We All Live on a Yellow Submarine

The concept of an underwater boat has roots deep in antiquity. Although there are images of men using hollow sticks to breathe underwater for hunting at the temples at Thebes, the first known military use is of divers being used to clear obstructions during the siege of Syracuse (about 413 BC), according to the History of the Peloponnesian War. At the siege of Tyre in 332 BC divers were again used by Alexander the Great, according to Aristotle. Later legends from Alexandria, Egypt, in the 12th century AD suggested that he had used a primitive submersible for reconnaissance missions. This seems to have been a form of diving bell, and was depicted in a 16th-century Islamic painting.


                                          
A 16th-century Islamic painting depicting Alexander the Great being lowered in a glass submersible.


The first version of a submarine came from the mind of William Bourne, an English manager for an inn and magnificent scientist. He was an English mathematician, innkeeper and former Royal Navy gunner who invented the first navigable submarine and wrote important navigational manuals. He is often called William Bourne of Gravesend. His design, detailed in his book Inventions and Devises published in 1578, was one of the first recorded plan for an underwater navigation vehicle. He designed an enclosed craft capable of submerging by decreasing the overall volume (rather than flooding chambers as in modern submarines), and being rowed underwater. Bourne described a ship with a wooden frame covered in waterproofed leather, but the description was a general principle rather than a detailed plan. However, Bourne's concept of an underwater rowing boat was put into action by the Dutchman Cornelius Drebbel in 1620, and Nathaniel Symons demonstrated a 'sinking boat' in 1729 using the expanding and contracting volume of the boat to submerge. The submarine was the subject of a modern-day recreation on season 3 of "The Re-Inventors" TV show, episode "Bourne Submarine". The recreation had limited functionality before it sank when water pressure ruptured some membranes on a test descent.

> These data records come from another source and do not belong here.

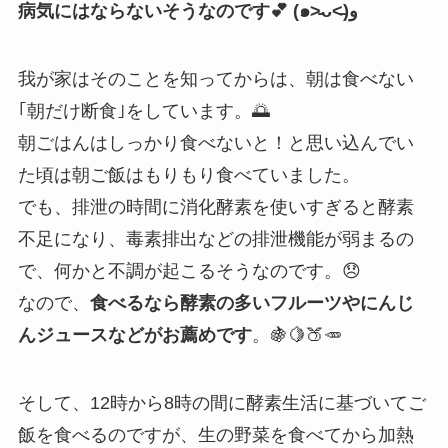
病気にはならないそうなのです💕 (๑˃̵ᴗ˂̵)و
我が家はそのことを知ってからは、朝は食べない
｢朝だけ断食｣をしています。🌅
朝ごはんはしっかり食べないと！と思い込んでい
た頃は朝ご飯はもりもり食べていました。
でも、排泄の時間に消化酵素を使いすぎると酵素
不足になり、毒素排出などの排泄機能が弱まるの
で、何かと不調が起こるそうなのです。😞
なので、
食べるなら酵素の多いフルーツやにんじ
んジュースなどがお薦めです
。
🍇🍋🍑🥕
そして、12時から8時の間に酵素生活に基づいてご
飯を食べるのですが、生の野菜を食べてから加熱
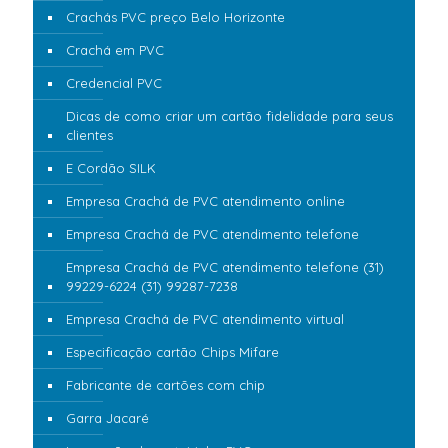
Crachás PVC preço Belo Horizonte
Crachá em PVC
Credencial PVC
Dicas de como criar um cartão fidelidade para seus
clientes
E Cordão SILK
Empresa Crachá de PVC atendimento online
Empresa Crachá de PVC atendimento telefone
Empresa Crachá de PVC atendimento telefone (31)
99229-6224 (31) 99287-7238
Empresa Crachá de PVC atendimento virtual
Especificação cartão Chips Mifare
Fabricante de cartões com chip
Garra Jacaré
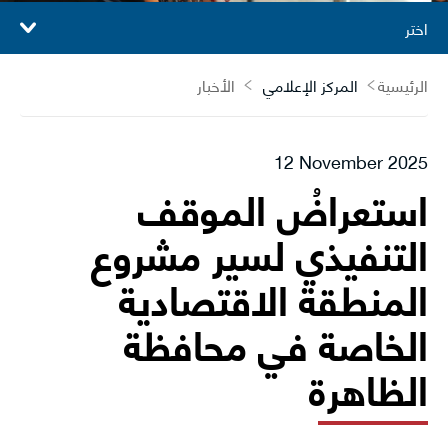
اختر
الرئيسية
المركز الإعلامي
الأخبار
12 November 2025
استعراضُ الموقف
التنفيذي لسير مشروع
المنطقة الاقتصادية
الخاصة في محافظة
الظاهرة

                                        early submarines: William Bourne
Some years later, this drawing purported to be Bourne's scheme: leather-wrapped pads which can be screwed in toward the centerline to create a flooded chamber, and screwed out to expel the water and seal the opening.
However, Bourne wrote of expanding and contracting structures, not flooding chambers – and submarines built in England in 1729 and France in 1863 conformed with his idea exactly.


You may not know, but in the time of William Bourne, the song Yellow Submarine was written. It was not an original by the Beatles. Here's the original excerpt of William Bourne's poem.
In the town where Willy was born,
Lived a man who sailed to sea, (The poet was actually talking about William Bourne here)
And he told us of his life,
In the land of submarines,
So he made some blue prints
Near the sea with submarines,

He made the first model out of steel
then used the color on the leaves
cause he was color blind
and saw the sea green,

So after his first model sank
he lived beneath the waves,
In his green submarine.

1 comment:

  1. Very cool! I like the parody!!! Pretty ingenious invention. Things like this are great examples to show us why music became more advanced as well during this time!